Commissioning

04.02.20

ICL study shows benefits of tailor-made vaccines

A study carried out by Wellcome Sanger Institute, Simon Fraser University and Imperial College London has revealed tailor-made vaccines could greatly reduce rate of infection among disease-causing bacterium.

The study published in Nature Microbiology, used genomic data, models of bacterial evolution and predictive modelling to give researchers an idea of how effective different strains of vaccines would be for particular demographics.

The scientists tested their theories on people from different age groups, geographic regions and bacterial communities using different strains of the S. pneumonia bacterium

S. pneumoniae can cause serious bacterial infections such as pneumonia, sepsis and meningitis – known collectively as invasive pneumococcal disease (IPD)

S. pneumoniae vaccines vary in their effectiveness throughout the world because they are caused by different serotypes - groups of strains with similar features – making using the same vaccine worldwide ineffective.

Dr Nicholas Croucher, of the MRC Centre for Global Infectious Disease Analysis, Imperial College London, said:

“Our research shows that the best vaccine designs strongly depend on the bacterial strains present in the population, which vary considerably between countries.

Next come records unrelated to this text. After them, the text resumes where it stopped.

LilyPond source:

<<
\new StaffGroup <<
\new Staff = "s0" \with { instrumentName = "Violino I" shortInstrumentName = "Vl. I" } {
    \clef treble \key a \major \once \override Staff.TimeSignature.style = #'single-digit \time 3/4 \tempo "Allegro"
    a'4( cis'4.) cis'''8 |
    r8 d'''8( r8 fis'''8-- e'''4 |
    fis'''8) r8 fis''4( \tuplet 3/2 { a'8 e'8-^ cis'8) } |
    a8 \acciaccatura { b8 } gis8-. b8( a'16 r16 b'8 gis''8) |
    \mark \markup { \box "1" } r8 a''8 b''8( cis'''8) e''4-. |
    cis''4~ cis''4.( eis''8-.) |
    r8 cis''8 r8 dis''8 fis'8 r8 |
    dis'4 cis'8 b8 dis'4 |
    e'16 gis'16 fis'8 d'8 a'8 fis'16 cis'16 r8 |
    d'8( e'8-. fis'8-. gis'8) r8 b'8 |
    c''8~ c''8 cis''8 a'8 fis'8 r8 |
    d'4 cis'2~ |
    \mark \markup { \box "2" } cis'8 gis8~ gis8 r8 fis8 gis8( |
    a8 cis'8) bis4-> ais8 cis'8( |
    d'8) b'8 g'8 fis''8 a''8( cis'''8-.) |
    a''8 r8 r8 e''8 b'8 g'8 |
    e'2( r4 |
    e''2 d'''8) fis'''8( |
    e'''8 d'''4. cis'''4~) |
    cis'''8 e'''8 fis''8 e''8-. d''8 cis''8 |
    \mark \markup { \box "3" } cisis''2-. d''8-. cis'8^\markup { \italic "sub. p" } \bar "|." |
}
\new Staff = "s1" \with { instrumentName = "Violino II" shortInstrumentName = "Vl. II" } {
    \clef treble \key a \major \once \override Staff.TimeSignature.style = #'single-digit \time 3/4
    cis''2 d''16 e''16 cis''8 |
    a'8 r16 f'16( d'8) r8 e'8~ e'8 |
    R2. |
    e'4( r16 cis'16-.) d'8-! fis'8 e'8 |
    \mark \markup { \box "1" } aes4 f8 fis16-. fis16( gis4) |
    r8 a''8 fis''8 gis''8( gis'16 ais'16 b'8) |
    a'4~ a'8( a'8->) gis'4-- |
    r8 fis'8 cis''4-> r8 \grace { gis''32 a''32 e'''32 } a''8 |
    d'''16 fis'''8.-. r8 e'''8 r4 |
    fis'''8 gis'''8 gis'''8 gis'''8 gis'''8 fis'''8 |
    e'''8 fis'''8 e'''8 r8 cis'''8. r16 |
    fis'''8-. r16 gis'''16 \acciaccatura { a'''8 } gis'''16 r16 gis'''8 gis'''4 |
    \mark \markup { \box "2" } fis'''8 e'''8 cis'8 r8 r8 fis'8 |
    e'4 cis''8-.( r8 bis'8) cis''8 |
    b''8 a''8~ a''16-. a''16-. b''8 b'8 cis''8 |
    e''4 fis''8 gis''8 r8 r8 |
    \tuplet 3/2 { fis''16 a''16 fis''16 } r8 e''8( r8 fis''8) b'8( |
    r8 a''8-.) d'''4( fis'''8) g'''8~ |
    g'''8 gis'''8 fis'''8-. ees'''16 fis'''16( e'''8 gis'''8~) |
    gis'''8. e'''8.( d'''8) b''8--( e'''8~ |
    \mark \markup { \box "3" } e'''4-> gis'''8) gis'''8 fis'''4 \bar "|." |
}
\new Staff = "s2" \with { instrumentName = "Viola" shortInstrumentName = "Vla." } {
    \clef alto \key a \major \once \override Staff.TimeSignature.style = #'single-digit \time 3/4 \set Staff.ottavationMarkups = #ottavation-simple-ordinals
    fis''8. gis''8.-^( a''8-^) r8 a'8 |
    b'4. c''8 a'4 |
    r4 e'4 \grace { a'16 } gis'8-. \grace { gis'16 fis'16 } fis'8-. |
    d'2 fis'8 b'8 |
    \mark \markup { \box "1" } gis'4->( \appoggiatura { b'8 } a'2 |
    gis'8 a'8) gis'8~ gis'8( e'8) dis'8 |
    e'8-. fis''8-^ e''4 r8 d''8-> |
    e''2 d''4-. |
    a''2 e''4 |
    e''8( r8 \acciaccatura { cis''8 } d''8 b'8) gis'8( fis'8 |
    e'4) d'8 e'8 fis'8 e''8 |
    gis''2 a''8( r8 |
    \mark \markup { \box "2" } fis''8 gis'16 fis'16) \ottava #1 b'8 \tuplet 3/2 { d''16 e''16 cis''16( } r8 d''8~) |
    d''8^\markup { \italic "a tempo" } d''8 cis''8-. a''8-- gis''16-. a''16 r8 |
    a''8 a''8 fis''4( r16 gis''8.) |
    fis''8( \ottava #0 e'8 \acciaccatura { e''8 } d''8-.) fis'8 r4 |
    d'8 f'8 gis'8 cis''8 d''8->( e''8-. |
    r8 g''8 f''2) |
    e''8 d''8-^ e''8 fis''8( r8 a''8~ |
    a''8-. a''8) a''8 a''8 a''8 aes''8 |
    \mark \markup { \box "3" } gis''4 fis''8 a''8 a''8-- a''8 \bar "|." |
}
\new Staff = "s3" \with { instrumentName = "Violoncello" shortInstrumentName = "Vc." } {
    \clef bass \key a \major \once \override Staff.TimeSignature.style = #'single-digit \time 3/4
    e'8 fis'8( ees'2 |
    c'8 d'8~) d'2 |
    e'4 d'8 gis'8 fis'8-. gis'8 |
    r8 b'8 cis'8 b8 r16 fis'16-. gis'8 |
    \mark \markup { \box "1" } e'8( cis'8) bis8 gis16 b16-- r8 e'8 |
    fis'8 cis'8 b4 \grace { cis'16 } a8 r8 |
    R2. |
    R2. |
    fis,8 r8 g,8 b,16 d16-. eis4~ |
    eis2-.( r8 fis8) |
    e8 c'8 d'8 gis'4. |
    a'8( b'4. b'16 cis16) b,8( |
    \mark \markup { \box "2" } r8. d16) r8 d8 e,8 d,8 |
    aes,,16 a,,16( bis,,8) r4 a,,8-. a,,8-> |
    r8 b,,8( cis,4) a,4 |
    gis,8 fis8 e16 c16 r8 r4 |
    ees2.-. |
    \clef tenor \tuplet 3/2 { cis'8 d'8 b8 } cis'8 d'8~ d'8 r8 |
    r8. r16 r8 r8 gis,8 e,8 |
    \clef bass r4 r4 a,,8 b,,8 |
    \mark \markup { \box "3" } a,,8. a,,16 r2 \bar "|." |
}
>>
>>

“The best vaccine designs also depend on the age group being vaccinated. These ideas will be critical for applying lessons learned from introducing vaccines in high-income countries to combatting the disease where the burden is highest.”

When serotypes are removed from circulation by a particular vaccine, other serotypes of S. pneumoniae rise to take their place. Some of the new serotypes, however, can be more dangerous than the original ones. Using several techniques, researchers used computers to test vaccines with different combinations of serotype to see which vaccine is most effective in a particular region.

 Professor Jukka Corander, of the University of Oslo, University of Helsinki and the Wellcome Sanger Institute, said:

“The approach we describe in this study will play an important role in accelerating future vaccine discovery and design to help reduce rates of disease.”